Not only this, but the sonata suits this student just perfectly on an emotional and communicative level as well.
So I had high expectations when the student returned after just a week of working on the sonata – expectations that were not disappointed as he played through some number of pages of the first movement. Learning was solid, and a grasp of the broader structure was already emerging. He had isolated passages that were technically challenging and had already put a strategy in place to master these passages over the next week or so.
But then we turned to the second movement and he said ruefully, “well, I haven’t put it hands together yet”. To be honest, his achievements with the first movement were already so impressive that any teacher would not have been surprised to have the student say “I didn’t actually get to practice the second movement”, but I must admit that I was surprised to hear that he had decided to attempt this second movement with the hands playing separately. The second movement is not wildly difficult to sight read per se – especially if one chooses a very relaxed tempo right from the outset. To choose to separate the musical information into ‘hands’ rather than moderating the degree of difficulty through reduced tempo is quite a significant choice at this standard of performance and learning.

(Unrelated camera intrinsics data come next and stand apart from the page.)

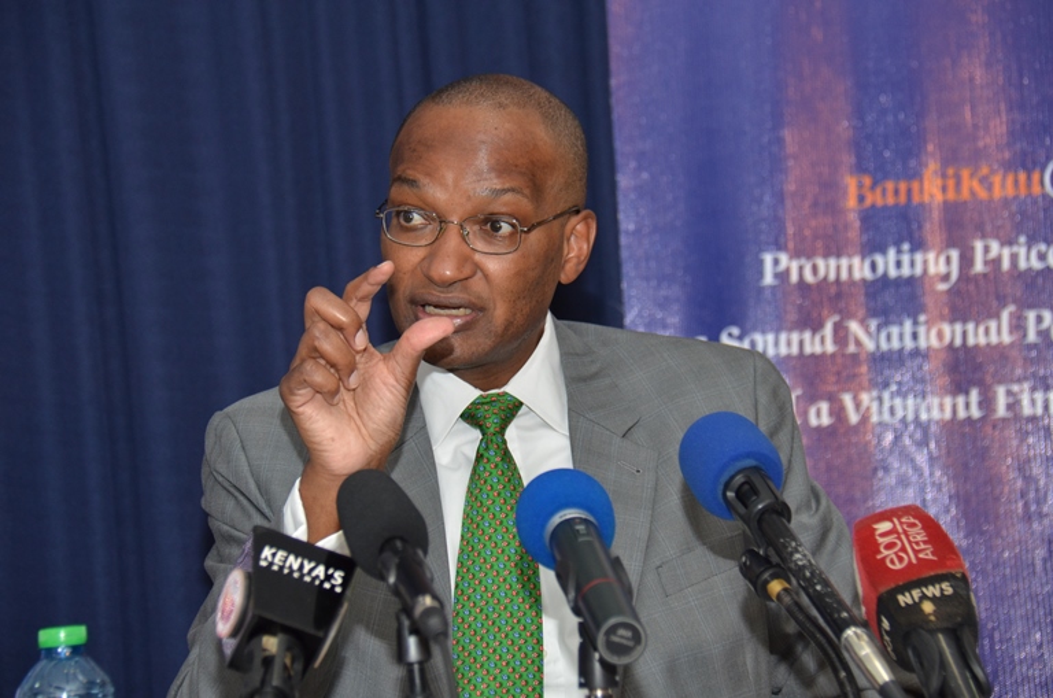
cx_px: 526
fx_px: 4598
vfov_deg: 8.7
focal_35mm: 158
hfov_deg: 13.1
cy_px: 349
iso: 640
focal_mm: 105
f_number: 5.6
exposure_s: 1/160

“Have you ever played anything in E Major before?” I asked, and he laughed and said, “no!”. Now, this doesn’t necessarily mean that he absolutely hasn’t – but he has never learned a piece in E Major with an awareness that he is learning a piece in E Major, and he has no template for thinking through what playing a piece in the E Major pattern might feel like or look like. This makes the task of sight reading this second movement, even at a snail’s pace, quite beyond his comfort zone or even his ‘challenge’ zone. Every note is a mystery – black or white? – and his fingers have no sense of flow around these black and white note patterns.
“Do you know how to play the E Major scale?” I asked. “I’m not sure” was the response. Now, I’m absolutely certain he will have played E Major in contrary motion at some early stage of his pianistic career, but the learning of the scale pattern was not sufficient to connect with the real repertoire context of learning a piece in this key.

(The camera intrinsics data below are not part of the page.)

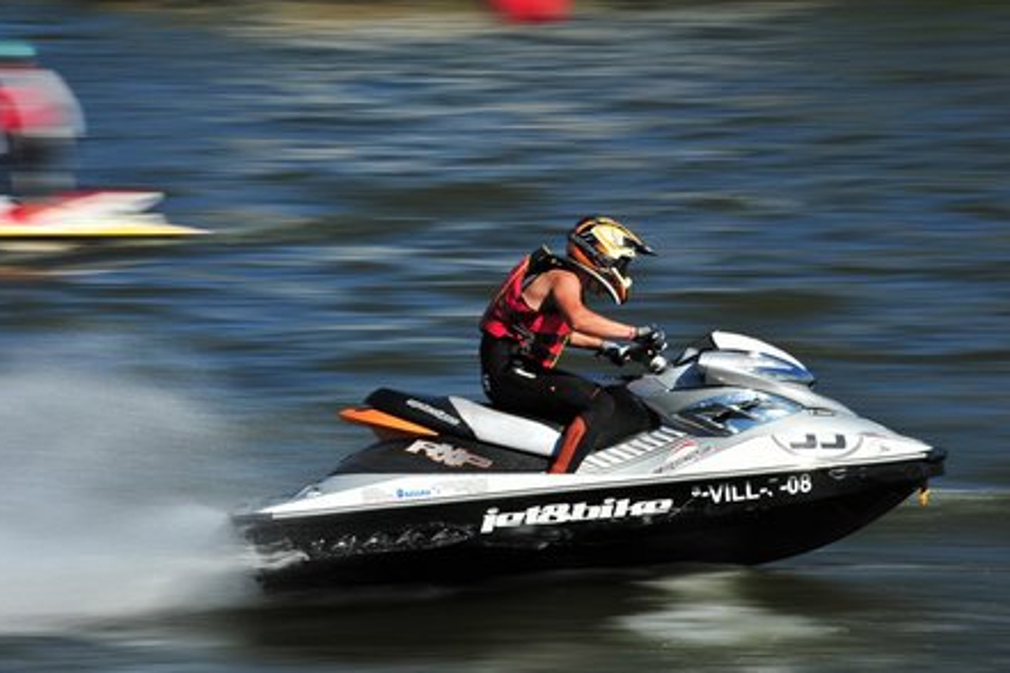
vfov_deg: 6.7
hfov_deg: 10.1
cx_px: 504
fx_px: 5723
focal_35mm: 204
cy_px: 336
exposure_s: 1/100
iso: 200
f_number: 22
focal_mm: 200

Rather than spend time in the lesson working on two or four bars separate hands (the lamination technique) we ignored the movement altogether, instead spending a few minutes exploring E Major scale patterns.
This week he will be practicing E Major in similar motion an octave apart, 3rds apart and 6ths apart. He’ll be practicing E Major in contrary motion with both hands starting on E, with the right hand starting on G sharp while the left starts on E, and then with the left hand starting on G sharp while the right starts on G. He will then play through the root position triads of the E Major scale pattern through a one octave pattern ascending and descending. If he gets time he will then proceed to practice these triads in their first and second inversions.
Our goal this week is to completely familiarise him with what the E Major pattern feels like (and looks like) in any number of manifestations. Our theory is that once he has invested a couple of hours (at least) of his life into dwelling within the confines of E Major-ness he will return to the Opus 90 second movement completely capable of thinking through the sight reading challenges it poses. This, we further theorise, will save him potentially ten hours of tedious practice, working hand at a time, note by note, mastering small gestures and phrases rather experiencing (and learning) the overarching melodic lines and harmonic movements.
Maybe one week, even with 20+ minutes a day, won’t be enough of an immersion in E Major to make this transition from foreigner to native, but I think the odds are good. The pattern is being explored sideways, backwards, inside out as well as front on and in harmony. It’s an interesting experiment with the good that knowing a scale can bring – and I’ll keep you informed!